# Study questions
1. Decide whether each statement agrees with the Shaolin passage below: (a) The 1928 fire destroyed 90% of the temple's buildings. (b) Heng Lin became acting abbot of Songshan Shaolin in 1922. (c) The Jing Wu society was founded after the Central Guoshu Institute. For each, answer yes or no and quote the deciding words.
2. According to the Shaolin passage below, what name for kungfu did the Republic of China adopt?

# Source extract
#####
In 1922, Miao Xing, who had served as a regimental commander in the army, became the acting abbot of Songshan Shaolin. He accepted a large number of monks and layman disciples, and led them to eradicate bandit gangs in the local vicinity. Three years later Heng Lin, then acting abbot, gathered a large number of monk warriors for an oath-taking ritual at the temple. But this expansion of the order was not enough. In 1928, Shaolin Temple took its most serious blow. A warlord name Shi Yousan set fire to the temple. It burned for over 40 days, destroying 90% of the buildings. Many of Shaolin's most precious relics were looted. Its massive library of Buddhism and kungfu was reduced to ash. Shaolin would not recover from this destruction until the late 1980's. For half a century, all that remained of Shaolin was a few buildings and a lot of burnt foundations. While Buddhism and kungfu were still practiced by the monks, most of their energy was spent just trying to survive this dark period.
Meanwhile, back in Nanjing, the Central Guoshu Institute was established. Guoshu (national art, also spelt Kuoshu) was the name for kungfu adopted by the Republic of China. The Central Guoshu Institute was a major advancement for kungfu. Like the Jing Wu (Ching Woo) society, established only two decades earlier, the Central Guoshu Institute was essential in the transmission of kungfu into the 20th century. Dr. Sun Yat-Sen was a great supporter of kungfu and even wrote for an introduction for Jing Wu, giving the Nationalists a pro-traditional kungfu stance.
#####
# Material shown
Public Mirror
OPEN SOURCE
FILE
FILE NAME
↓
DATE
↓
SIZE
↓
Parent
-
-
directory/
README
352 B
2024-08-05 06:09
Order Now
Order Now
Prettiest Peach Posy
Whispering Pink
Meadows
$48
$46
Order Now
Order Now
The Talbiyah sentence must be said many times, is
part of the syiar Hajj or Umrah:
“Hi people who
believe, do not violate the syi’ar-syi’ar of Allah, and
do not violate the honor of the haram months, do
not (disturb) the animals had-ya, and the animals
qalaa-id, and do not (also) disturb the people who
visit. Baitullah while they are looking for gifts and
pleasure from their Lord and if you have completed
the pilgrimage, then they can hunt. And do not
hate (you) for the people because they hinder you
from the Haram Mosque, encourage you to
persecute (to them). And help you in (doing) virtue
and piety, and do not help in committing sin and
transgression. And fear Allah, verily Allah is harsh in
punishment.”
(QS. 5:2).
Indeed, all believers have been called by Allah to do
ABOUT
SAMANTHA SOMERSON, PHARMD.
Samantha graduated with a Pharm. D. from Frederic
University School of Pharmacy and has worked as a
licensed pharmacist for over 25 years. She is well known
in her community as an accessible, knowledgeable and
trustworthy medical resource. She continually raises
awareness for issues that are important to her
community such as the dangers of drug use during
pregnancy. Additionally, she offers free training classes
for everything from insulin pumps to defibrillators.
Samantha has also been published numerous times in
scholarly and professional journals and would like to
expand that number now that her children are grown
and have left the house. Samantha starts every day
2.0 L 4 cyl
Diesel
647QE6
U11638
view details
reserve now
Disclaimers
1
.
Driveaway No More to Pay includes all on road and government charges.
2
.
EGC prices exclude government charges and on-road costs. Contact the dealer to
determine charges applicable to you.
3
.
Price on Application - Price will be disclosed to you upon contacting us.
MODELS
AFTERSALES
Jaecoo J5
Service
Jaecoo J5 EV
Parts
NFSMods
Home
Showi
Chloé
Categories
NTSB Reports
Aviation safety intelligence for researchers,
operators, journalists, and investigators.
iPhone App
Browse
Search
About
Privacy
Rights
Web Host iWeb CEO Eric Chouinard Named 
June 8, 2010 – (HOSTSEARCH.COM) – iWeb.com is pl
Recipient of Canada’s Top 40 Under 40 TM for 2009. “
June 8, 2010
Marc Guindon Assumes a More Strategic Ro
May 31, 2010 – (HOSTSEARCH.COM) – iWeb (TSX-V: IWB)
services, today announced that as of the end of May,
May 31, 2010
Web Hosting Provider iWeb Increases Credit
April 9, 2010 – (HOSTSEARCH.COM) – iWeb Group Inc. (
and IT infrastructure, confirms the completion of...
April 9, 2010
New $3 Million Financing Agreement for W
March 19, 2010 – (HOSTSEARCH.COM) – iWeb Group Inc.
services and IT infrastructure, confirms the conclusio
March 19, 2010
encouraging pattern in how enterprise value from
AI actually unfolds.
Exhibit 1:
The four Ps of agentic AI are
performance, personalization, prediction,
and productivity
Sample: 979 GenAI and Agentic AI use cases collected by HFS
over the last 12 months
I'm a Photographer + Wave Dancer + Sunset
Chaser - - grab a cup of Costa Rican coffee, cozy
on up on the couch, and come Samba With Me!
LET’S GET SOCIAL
#####
# Answers
1.
(a) Yes: "It burned for over 40 days, destroying 90% of the buildings."
(b) No: "In 1922, Miao Xing, who had served as a regimental commander in the army, became the acting abbot of Songshan Shaolin."
(c) No: "Like the Jing Wu (Ching Woo) society, established only two decades earlier"

2. Guoshu (national art, also spelt Kuoshu).